## [Instruction]
Rewrite every line of the data below, changing each "Passo 3" to "Passo 4" and leaving all other text the same.

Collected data
------------------------------------------------------------------------

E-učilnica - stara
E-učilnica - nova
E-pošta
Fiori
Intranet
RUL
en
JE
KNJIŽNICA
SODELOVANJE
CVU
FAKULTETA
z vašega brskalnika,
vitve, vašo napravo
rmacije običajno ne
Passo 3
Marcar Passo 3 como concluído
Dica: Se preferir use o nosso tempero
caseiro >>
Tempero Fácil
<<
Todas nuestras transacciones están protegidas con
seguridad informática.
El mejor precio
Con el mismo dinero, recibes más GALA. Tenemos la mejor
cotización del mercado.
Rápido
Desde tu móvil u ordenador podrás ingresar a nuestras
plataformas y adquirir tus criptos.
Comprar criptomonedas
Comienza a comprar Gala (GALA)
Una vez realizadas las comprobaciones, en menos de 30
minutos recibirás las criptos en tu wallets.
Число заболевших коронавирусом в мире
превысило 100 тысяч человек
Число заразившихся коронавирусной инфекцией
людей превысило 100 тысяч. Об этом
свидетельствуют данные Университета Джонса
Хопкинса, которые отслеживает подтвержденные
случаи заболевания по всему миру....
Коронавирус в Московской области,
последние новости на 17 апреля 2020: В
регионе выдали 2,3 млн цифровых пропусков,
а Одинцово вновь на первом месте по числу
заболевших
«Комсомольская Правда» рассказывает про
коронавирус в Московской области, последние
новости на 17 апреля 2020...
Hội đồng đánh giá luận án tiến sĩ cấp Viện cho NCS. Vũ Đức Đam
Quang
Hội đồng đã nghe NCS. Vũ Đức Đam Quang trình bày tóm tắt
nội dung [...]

------------------------------------------------------------------------

## [Answer box]
E-učilnica - stara
E-učilnica - nova
E-pošta
Fiori
Intranet
RUL
en
JE
KNJIŽNICA
SODELOVANJE
CVU
FAKULTETA
z vašega brskalnika,
vitve, vašo napravo
rmacije običajno ne
Passo 4
Marcar Passo 4 como concluído
Dica: Se preferir use o nosso tempero
caseiro >>
Tempero Fácil
<<
Todas nuestras transacciones están protegidas con
seguridad informática.
El mejor precio
Con el mismo dinero, recibes más GALA. Tenemos la mejor
cotización del mercado.
Rápido
Desde tu móvil u ordenador podrás ingresar a nuestras
plataformas y adquirir tus criptos.
Comprar criptomonedas
Comienza a comprar Gala (GALA)
Una vez realizadas las comprobaciones, en menos de 30
minutos recibirás las criptos en tu wallets.
Число заболевших коронавирусом в мире
превысило 100 тысяч человек
Число заразившихся коронавирусной инфекцией
людей превысило 100 тысяч. Об этом
свидетельствуют данные Университета Джонса
Хопкинса, которые отслеживает подтвержденные
случаи заболевания по всему миру....
Коронавирус в Московской области,
последние новости на 17 апреля 2020: В
регионе выдали 2,3 млн цифровых пропусков,
а Одинцово вновь на первом месте по числу
заболевших
«Комсомольская Правда» рассказывает про
коронавирус в Московской области, последние
новости на 17 апреля 2020...
Hội đồng đánh giá luận án tiến sĩ cấp Viện cho NCS. Vũ Đức Đam
Quang
Hội đồng đã nghe NCS. Vũ Đức Đam Quang trình bày tóm tắt
nội dung [...]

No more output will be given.